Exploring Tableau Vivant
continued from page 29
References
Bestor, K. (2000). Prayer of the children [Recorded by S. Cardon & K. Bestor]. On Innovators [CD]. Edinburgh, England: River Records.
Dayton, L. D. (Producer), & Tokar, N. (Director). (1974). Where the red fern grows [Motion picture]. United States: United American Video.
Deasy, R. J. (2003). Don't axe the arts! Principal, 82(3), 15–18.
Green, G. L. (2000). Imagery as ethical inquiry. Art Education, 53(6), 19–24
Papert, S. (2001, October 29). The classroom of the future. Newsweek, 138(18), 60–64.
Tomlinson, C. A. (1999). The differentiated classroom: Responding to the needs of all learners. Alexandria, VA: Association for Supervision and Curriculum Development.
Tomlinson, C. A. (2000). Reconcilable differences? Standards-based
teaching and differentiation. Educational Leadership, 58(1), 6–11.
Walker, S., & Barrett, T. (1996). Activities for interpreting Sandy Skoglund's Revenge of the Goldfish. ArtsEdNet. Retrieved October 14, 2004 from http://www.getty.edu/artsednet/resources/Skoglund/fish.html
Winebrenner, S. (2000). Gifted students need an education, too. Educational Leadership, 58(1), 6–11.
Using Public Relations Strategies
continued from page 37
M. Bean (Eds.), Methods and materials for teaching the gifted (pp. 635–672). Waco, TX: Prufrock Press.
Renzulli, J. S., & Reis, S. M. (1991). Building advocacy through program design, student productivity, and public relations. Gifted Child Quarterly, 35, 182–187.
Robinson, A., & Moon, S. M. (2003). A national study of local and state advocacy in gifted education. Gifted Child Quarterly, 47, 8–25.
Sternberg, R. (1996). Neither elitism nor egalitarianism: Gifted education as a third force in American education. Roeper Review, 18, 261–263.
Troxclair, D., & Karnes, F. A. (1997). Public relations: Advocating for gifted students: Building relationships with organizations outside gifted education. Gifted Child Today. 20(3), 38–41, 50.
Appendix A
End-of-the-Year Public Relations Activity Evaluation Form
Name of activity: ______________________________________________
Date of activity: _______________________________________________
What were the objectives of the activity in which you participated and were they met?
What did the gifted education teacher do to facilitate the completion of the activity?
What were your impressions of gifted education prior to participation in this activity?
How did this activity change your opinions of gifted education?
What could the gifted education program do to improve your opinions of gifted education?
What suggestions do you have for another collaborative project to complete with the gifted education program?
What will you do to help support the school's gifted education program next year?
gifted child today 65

▸ Task directions: Please output exactly the lines between the one holding "Walker, S., &" and the one holding "M. Bean (Eds.), Methods" in the records above, inclusive, and nothing more.

▸ Answer space:
Walker, S., & Barrett, T. (1996). Activities for interpreting Sandy Skoglund's Revenge of the Goldfish. ArtsEdNet. Retrieved October 14, 2004 from http://www.getty.edu/artsednet/resources/Skoglund/fish.html
Winebrenner, S. (2000). Gifted students need an education, too. Educational Leadership, 58(1), 6–11.
Using Public Relations Strategies
continued from page 37
M. Bean (Eds.), Methods and materials for teaching the gifted (pp. 635–672). Waco, TX: Prufrock Press.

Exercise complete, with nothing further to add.